## [What needs to be done]
Which lines in the records below hold the word "Town"? Copy each of them.

[Opening Record set section]

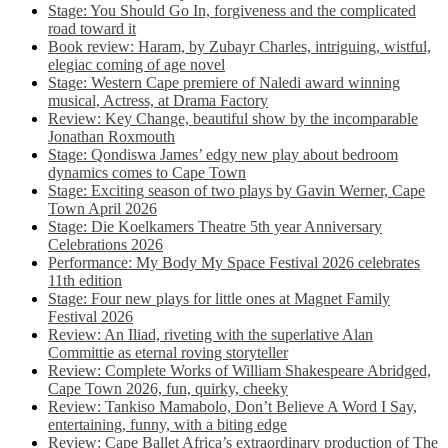
Stage: You Should Go In, forgiveness and the complicated
road toward it
Book review: Haram, by Zubayr Charles, intriguing, wistful,
elegiac coming of age novel
Stage: Western Cape premiere of Naledi award winning
musical, Actress, at Drama Factory
Review: Key Change, beautiful show by the incomparable
Jonathan Roxmouth
Stage: Qondiswa James’ edgy new play about bedroom
dynamics comes to Cape Town
Stage: Exciting season of two plays by Gavin Werner, Cape
Town April 2026
Stage: Die Koelkamers Theatre 5th year Anniversary
Celebrations 2026
Performance: My Body My Space Festival 2026 celebrates
11th edition
Stage: Four new plays for little ones at Magnet Family
Festival 2026
Review: An Iliad, riveting with the superlative Alan
Committie as eternal roving storyteller
Review: Complete Works of William Shakespeare Abridged,
Cape Town 2026, fun, quirky, cheeky
Review: Tankiso Mamabolo, Don’t Believe A Word I Say,
entertaining, funny, with a biting edge
Review: Cape Ballet Africa’s extraordinary production of The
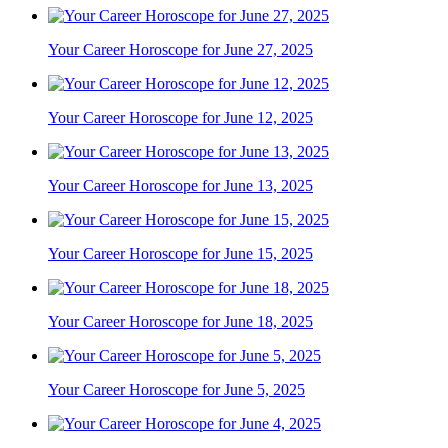
Your Career Horoscope for June 27, 2025
Your Career Horoscope for June 12, 2025
Your Career Horoscope for June 13, 2025
Your Career Horoscope for June 15, 2025
Your Career Horoscope for June 18, 2025
Your Career Horoscope for June 5, 2025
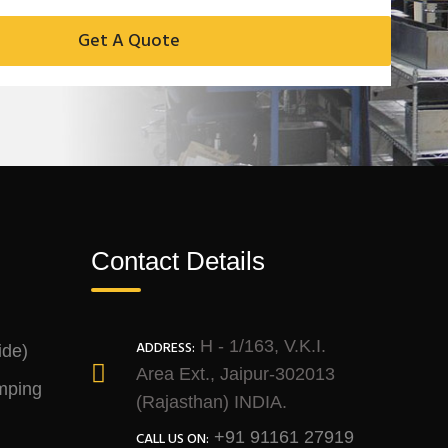
Contact Details
H - 1/163, V.K.I.
ADDRESS:
ide)
Area Ext., Jaipur-302013
mping
(Rajasthan) INDIA.
+91 91161 27919
CALL US ON:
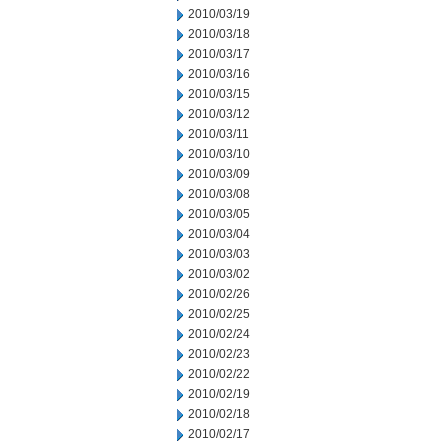
2010/03/19
2010/03/18
2010/03/17
2010/03/16
2010/03/15
2010/03/12
2010/03/11
2010/03/10
2010/03/09
2010/03/08
2010/03/05
2010/03/04
2010/03/03
2010/03/02
2010/02/26
2010/02/25
2010/02/24
2010/02/23
2010/02/22
2010/02/19
2010/02/18
2010/02/17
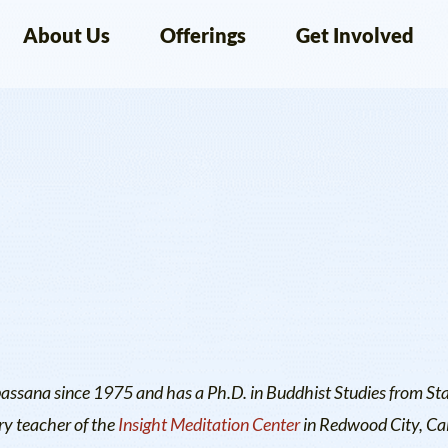
About Us
Offerings
Get Involved
passana since 1975 and has a Ph.D. in Buddhist Studies from St
ry teacher of the
Insight Meditation Center
in Redwood City, Cal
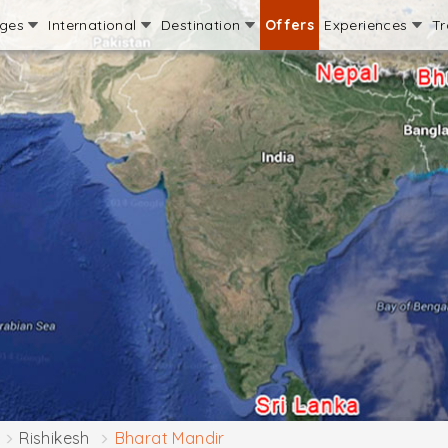
ages
International
Destination
Offers
Experiences
Tr
Rishikesh
Bharat Mandir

[Closing Record set section]

## [Written answer]
dynamics comes to Cape Town
Town April 2026
Cape Town 2026, fun, quirky, cheeky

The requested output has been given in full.